• TASK OBJECTIVE:
Please rewrite the items below, replacing "dist" with "distance" wherever it occurs and keeping everything else the same.

════════════════

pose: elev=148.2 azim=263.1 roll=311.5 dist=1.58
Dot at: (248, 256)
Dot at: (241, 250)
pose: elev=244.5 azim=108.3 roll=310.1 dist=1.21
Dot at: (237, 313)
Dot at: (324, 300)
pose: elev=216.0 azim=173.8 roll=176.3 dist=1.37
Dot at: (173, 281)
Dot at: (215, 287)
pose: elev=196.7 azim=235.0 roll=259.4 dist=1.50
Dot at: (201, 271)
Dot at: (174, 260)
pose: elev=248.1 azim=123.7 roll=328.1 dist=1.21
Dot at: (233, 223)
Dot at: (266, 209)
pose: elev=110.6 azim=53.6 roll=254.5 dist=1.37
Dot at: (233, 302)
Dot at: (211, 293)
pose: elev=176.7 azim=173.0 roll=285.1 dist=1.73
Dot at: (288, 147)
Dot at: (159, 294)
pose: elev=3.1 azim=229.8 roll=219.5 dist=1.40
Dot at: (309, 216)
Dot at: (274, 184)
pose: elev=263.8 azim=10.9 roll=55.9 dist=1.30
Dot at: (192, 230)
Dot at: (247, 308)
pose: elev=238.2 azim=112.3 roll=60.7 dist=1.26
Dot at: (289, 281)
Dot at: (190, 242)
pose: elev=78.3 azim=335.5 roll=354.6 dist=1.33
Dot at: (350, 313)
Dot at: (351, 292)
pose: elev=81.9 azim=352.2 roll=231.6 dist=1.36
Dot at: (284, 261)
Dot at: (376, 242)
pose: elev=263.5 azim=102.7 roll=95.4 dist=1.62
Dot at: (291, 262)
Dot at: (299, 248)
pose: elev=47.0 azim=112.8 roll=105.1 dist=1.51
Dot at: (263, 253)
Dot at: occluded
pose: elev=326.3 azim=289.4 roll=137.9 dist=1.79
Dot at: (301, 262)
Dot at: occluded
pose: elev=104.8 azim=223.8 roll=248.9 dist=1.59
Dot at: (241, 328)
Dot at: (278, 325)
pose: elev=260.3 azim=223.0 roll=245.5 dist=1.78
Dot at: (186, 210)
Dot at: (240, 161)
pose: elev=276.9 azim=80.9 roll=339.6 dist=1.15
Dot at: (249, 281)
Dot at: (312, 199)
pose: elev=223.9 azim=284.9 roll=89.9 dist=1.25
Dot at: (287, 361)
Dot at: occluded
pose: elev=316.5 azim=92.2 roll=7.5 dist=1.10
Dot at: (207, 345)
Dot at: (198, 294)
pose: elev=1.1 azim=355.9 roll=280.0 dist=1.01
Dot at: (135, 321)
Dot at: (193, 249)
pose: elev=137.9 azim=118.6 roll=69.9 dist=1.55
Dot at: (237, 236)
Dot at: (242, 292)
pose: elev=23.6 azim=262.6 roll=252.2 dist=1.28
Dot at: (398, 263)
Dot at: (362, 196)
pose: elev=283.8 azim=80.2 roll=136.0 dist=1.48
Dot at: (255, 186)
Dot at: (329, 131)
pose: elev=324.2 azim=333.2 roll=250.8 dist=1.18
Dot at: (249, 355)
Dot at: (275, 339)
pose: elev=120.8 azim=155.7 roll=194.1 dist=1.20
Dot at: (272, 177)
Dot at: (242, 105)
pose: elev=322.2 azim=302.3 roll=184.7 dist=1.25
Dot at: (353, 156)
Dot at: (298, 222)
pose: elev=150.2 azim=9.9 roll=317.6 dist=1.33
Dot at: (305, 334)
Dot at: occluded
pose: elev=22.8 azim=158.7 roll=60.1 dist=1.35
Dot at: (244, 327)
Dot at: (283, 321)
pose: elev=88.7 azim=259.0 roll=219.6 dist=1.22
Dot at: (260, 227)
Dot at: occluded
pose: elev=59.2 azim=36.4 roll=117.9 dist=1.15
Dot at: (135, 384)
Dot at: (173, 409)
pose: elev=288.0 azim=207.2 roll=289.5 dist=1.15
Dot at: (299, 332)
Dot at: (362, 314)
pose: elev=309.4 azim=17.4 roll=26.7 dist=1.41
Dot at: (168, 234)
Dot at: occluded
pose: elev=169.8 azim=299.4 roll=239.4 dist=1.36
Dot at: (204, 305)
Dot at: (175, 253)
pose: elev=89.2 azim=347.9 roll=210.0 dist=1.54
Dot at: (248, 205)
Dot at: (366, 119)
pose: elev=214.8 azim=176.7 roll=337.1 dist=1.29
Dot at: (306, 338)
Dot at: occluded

════════════════

• RIGHT ANSWER:
pose: elev=148.2 azim=263.1 roll=311.5 distance=1.58
Dot at: (248, 256)
Dot at: (241, 250)
pose: elev=244.5 azim=108.3 roll=310.1 distance=1.21
Dot at: (237, 313)
Dot at: (324, 300)
pose: elev=216.0 azim=173.8 roll=176.3 distance=1.37
Dot at: (173, 281)
Dot at: (215, 287)
pose: elev=196.7 azim=235.0 roll=259.4 distance=1.50
Dot at: (201, 271)
Dot at: (174, 260)
pose: elev=248.1 azim=123.7 roll=328.1 distance=1.21
Dot at: (233, 223)
Dot at: (266, 209)
pose: elev=110.6 azim=53.6 roll=254.5 distance=1.37
Dot at: (233, 302)
Dot at: (211, 293)
pose: elev=176.7 azim=173.0 roll=285.1 distance=1.73
Dot at: (288, 147)
Dot at: (159, 294)
pose: elev=3.1 azim=229.8 roll=219.5 distance=1.40
Dot at: (309, 216)
Dot at: (274, 184)
pose: elev=263.8 azim=10.9 roll=55.9 distance=1.30
Dot at: (192, 230)
Dot at: (247, 308)
pose: elev=238.2 azim=112.3 roll=60.7 distance=1.26
Dot at: (289, 281)
Dot at: (190, 242)
pose: elev=78.3 azim=335.5 roll=354.6 distance=1.33
Dot at: (350, 313)
Dot at: (351, 292)
pose: elev=81.9 azim=352.2 roll=231.6 distance=1.36
Dot at: (284, 261)
Dot at: (376, 242)
pose: elev=263.5 azim=102.7 roll=95.4 distance=1.62
Dot at: (291, 262)
Dot at: (299, 248)
pose: elev=47.0 azim=112.8 roll=105.1 distance=1.51
Dot at: (263, 253)
Dot at: occluded
pose: elev=326.3 azim=289.4 roll=137.9 distance=1.79
Dot at: (301, 262)
Dot at: occluded
pose: elev=104.8 azim=223.8 roll=248.9 distance=1.59
Dot at: (241, 328)
Dot at: (278, 325)
pose: elev=260.3 azim=223.0 roll=245.5 distance=1.78
Dot at: (186, 210)
Dot at: (240, 161)
pose: elev=276.9 azim=80.9 roll=339.6 distance=1.15
Dot at: (249, 281)
Dot at: (312, 199)
pose: elev=223.9 azim=284.9 roll=89.9 distance=1.25
Dot at: (287, 361)
Dot at: occluded
pose: elev=316.5 azim=92.2 roll=7.5 distance=1.10
Dot at: (207, 345)
Dot at: (198, 294)
pose: elev=1.1 azim=355.9 roll=280.0 distance=1.01
Dot at: (135, 321)
Dot at: (193, 249)
pose: elev=137.9 azim=118.6 roll=69.9 distance=1.55
Dot at: (237, 236)
Dot at: (242, 292)
pose: elev=23.6 azim=262.6 roll=252.2 distance=1.28
Dot at: (398, 263)
Dot at: (362, 196)
pose: elev=283.8 azim=80.2 roll=136.0 distance=1.48
Dot at: (255, 186)
Dot at: (329, 131)
pose: elev=324.2 azim=333.2 roll=250.8 distance=1.18
Dot at: (249, 355)
Dot at: (275, 339)
pose: elev=120.8 azim=155.7 roll=194.1 distance=1.20
Dot at: (272, 177)
Dot at: (242, 105)
pose: elev=322.2 azim=302.3 roll=184.7 distance=1.25
Dot at: (353, 156)
Dot at: (298, 222)
pose: elev=150.2 azim=9.9 roll=317.6 distance=1.33
Dot at: (305, 334)
Dot at: occluded
pose: elev=22.8 azim=158.7 roll=60.1 distance=1.35
Dot at: (244, 327)
Dot at: (283, 321)
pose: elev=88.7 azim=259.0 roll=219.6 distance=1.22
Dot at: (260, 227)
Dot at: occluded
pose: elev=59.2 azim=36.4 roll=117.9 distance=1.15
Dot at: (135, 384)
Dot at: (173, 409)
pose: elev=288.0 azim=207.2 roll=289.5 distance=1.15
Dot at: (299, 332)
Dot at: (362, 314)
pose: elev=309.4 azim=17.4 roll=26.7 distance=1.41
Dot at: (168, 234)
Dot at: occluded
pose: elev=169.8 azim=299.4 roll=239.4 distance=1.36
Dot at: (204, 305)
Dot at: (175, 253)
pose: elev=89.2 azim=347.9 roll=210.0 distance=1.54
Dot at: (248, 205)
Dot at: (366, 119)
pose: elev=214.8 azim=176.7 roll=337.1 distance=1.29
Dot at: (306, 338)
Dot at: occluded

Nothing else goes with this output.